By 2021, you have everybody learning from everybody in every direction, everywhere, perhaps an epitome of the purpose of college. You have a basketball world ever shrinking, such that Underwood sees a smallish global fraternity with various veins of scouting and chatter that might go: “I know you had a young man from Georgia. Here’s another kid that I saw.” He said, “Those are the things that happen.”

“The scouting of international players is much more in-depth,” UC Santa Barbara Coach Joe Pasternack said. “You have a lot more information from scouting services that gives you the ability to trust.”

He knows. His Gauchos led the cosmopolitan standings here, with seven adventurers from six countries: Guinea, Mali, Croatia, Spain, Switzerland and Canada. Their global collaboration had a big year, winning the Big West and going 22-4 before a 63-62 first-round cruelty against Creighton. “When we took over the program (in 2017) at the University of California Santa Barbara,” he said, “part of the plan was to recruit internationally.” It works partly because, as Underwood told it, the art of perfecting is revered more abroad: Other cultures might practice “a hundred times to play 20 games,” he said, where U.S. spring and summer cultures might practice “three times to play 50 games,” and so, “It’s backward.”

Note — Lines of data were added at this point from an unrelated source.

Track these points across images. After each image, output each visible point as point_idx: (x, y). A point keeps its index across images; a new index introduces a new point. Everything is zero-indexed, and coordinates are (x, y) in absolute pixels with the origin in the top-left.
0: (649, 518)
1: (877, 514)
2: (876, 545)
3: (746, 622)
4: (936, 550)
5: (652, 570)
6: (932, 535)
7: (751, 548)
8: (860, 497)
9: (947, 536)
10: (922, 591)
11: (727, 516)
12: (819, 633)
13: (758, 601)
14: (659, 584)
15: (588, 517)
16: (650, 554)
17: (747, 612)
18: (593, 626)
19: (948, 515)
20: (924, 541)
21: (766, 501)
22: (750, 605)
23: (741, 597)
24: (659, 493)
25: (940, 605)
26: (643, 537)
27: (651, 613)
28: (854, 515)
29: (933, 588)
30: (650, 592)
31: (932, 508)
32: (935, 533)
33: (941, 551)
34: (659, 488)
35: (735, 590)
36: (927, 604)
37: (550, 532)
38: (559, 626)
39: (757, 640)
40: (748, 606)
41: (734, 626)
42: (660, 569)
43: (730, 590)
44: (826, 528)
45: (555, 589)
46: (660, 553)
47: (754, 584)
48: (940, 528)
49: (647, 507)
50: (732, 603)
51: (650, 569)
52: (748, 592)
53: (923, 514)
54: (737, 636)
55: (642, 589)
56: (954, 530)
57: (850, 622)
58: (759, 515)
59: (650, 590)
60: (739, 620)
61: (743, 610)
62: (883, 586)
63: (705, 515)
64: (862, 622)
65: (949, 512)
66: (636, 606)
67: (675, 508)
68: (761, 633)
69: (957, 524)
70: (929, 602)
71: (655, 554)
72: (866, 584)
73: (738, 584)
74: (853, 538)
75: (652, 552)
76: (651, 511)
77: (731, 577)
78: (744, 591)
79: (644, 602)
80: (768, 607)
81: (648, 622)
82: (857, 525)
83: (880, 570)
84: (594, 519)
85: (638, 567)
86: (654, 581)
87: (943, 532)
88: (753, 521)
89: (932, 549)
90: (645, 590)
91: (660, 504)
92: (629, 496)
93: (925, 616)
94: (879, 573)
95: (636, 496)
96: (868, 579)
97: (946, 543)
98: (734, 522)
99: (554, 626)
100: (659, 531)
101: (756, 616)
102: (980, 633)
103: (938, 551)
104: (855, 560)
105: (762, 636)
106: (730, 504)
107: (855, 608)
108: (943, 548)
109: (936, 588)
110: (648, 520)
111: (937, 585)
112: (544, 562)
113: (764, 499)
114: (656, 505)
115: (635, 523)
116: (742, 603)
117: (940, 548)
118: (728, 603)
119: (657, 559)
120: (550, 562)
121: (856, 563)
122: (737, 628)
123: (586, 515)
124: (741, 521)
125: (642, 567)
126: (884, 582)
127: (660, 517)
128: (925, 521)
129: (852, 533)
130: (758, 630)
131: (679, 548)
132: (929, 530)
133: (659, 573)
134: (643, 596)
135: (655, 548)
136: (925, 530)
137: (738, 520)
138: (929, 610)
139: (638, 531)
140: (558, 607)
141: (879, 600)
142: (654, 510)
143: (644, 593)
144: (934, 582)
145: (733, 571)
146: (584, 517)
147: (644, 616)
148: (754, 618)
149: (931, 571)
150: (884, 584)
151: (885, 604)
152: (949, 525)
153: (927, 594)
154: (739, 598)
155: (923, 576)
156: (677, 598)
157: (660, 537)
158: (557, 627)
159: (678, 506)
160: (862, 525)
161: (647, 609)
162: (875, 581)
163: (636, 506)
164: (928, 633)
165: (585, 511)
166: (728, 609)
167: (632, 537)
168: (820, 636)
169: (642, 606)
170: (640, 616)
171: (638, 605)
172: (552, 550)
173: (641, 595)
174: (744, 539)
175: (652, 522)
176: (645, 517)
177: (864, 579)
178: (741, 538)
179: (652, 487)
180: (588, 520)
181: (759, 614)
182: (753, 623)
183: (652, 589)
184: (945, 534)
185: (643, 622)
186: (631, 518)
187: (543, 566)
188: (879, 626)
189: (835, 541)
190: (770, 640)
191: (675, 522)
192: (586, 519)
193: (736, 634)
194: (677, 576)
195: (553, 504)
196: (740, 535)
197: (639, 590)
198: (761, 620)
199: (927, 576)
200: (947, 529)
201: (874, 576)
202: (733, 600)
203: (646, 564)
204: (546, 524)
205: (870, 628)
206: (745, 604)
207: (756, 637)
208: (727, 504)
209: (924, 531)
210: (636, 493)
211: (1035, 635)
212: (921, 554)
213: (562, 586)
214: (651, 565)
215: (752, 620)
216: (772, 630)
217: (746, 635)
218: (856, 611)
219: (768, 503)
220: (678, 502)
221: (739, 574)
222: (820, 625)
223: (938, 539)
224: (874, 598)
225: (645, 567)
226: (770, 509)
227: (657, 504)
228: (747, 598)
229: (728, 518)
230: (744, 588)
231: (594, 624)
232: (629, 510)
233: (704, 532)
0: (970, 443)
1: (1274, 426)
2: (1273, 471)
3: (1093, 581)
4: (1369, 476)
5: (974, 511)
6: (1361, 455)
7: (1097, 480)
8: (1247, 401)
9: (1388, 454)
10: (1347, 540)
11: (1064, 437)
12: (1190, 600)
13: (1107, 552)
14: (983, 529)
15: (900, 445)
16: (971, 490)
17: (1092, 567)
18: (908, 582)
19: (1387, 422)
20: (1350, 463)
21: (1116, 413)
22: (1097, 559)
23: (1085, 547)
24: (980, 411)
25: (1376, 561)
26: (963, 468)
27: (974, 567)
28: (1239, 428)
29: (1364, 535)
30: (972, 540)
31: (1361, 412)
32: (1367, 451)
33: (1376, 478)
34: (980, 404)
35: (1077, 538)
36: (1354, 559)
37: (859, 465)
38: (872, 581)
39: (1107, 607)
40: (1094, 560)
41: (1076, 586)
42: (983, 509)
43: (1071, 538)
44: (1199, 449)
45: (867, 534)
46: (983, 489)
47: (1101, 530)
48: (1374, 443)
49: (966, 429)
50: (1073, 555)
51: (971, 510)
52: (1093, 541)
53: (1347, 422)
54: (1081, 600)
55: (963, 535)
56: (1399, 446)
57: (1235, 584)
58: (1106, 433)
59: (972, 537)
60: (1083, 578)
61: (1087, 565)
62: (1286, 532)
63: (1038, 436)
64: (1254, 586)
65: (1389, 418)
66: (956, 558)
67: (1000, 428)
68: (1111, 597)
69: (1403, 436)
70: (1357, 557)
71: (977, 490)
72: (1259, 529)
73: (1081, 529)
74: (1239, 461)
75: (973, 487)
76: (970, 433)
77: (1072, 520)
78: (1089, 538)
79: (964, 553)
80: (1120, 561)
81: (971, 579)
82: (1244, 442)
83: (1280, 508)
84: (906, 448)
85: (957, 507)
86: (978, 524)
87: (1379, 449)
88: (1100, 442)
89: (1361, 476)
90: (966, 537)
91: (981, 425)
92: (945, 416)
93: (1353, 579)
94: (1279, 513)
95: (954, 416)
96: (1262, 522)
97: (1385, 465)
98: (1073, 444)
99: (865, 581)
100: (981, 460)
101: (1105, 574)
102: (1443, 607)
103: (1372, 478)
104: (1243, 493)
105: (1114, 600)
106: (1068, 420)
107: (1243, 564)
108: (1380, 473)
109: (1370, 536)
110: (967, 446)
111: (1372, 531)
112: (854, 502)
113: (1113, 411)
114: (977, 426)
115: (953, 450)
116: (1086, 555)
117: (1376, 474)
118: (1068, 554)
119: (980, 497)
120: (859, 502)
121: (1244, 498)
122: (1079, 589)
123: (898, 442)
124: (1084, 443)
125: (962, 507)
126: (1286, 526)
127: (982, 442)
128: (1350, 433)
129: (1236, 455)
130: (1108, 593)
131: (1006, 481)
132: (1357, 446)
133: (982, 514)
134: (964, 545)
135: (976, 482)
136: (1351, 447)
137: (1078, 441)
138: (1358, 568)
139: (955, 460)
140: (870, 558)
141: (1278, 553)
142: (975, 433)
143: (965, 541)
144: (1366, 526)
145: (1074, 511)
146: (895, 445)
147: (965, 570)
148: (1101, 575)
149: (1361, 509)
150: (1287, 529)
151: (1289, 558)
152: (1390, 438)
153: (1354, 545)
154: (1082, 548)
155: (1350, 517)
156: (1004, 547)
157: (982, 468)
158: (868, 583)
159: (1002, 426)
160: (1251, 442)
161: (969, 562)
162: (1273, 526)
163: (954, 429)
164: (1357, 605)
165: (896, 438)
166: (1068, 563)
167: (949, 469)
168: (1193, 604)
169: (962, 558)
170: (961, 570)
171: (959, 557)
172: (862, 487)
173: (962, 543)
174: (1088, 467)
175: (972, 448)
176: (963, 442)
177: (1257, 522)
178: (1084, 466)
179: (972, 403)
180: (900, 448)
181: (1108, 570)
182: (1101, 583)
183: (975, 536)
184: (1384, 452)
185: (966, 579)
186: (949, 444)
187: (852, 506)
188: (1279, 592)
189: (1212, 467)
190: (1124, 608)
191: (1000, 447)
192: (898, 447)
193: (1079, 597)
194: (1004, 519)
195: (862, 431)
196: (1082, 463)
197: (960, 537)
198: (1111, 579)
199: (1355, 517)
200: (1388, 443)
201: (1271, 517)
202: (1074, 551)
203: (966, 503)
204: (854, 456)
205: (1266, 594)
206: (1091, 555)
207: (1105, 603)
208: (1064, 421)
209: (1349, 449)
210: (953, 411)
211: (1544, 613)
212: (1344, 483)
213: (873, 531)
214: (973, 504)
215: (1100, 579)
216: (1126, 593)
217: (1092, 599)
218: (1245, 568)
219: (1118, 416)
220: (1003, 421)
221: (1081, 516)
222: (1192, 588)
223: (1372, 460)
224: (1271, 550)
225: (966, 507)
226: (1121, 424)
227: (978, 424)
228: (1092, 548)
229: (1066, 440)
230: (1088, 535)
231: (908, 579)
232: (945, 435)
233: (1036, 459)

It also has led coaches from coast to coast to exhilarations once unforeseeable. It has led Pasternack to a towering respect for his Malian player Amadou Sow, who went from zero English upon arrival in ninth grade in Napa, California, to Big West student-athlete of the year.

“Amadou Sow, and you can put this down, he has not seen his family (except on video) since he came to the United States in the ninth grade,” Pasternack said. “I don’t know how many young men could deal with not seeing their families since they were 14.”

On Christmas Day, the Gauchos had themselves a moment after the staff secretly arranged for families afar to record video greetings to all their players in all those languages. “It was amazingly special,” said Pasternack, who added of his players, “I just think they were all in awe.”

Now Underwood, a wine connoisseur, can say he has received Georgian wine from a player, Bezhanishvili having brought some from home. He gets to marvel at Bezhanishvili riding his bike to practice in 10 below zero and not caring, or Cockburn (from Kingston, Jamaica, then Queens) effusing about his cooking, or both plus Andre Curbelo from Puerto Rico giving a soccer demo in the team meeting room. “We’re going, ‘Wow,’ ” Underwood said.

“We didn’t grow up in a war-torn country,” he said. “We didn’t have the running water shut off at 6 o’clock at night. So there is a perspective that’s brought to (the American players) that they don’t have. So it’s very informative.” He also said of himself at 57: “It’s an area where I have to grow all the time. I didn’t know a lot about Georgia until I recruited Giorgi.”

While it’s uncertain how much Boeheim knows about Slovakia, the winner at a 2003 Final Four with one international player certainly can warble about a Slovakian player 18 years on. That’s Marek Dolezaj, whose masterful line against West Virginia went: 38 minutes, 4-for-6 shooting, 12 points, six rebounds, five assists, two steals, one block.

“He’s important every game,” Boeheim began, before getting rolling. “He breaks the press for us. He gets it in bounds. He’s the one that makes those tough passes there. Somehow he always makes one characteristically bad pass against pressure, which he did when he threw it out of bounds, but that’s OK. We spread our offense out. He knows where to go with it. He knows when to drive. He knows when somebody is going to go backdoor. He just sees things better than anybody else. He’s just a terrific basketball player. I mean, he really is. He’s one of the most underrated players in the country. To be able to play center at 6-10, 200-nothing pounds. He’s not 200 even, I don’t think, and to make all the plays he makes for us on offense and defense – I mean, drew two charges. He’s just a great, great team player. He makes winning plays that are not noticed sometimes, but they’re there. They’re there.”

A Slovakian gets a long rave from the ultimate Syracusan. How very 2021.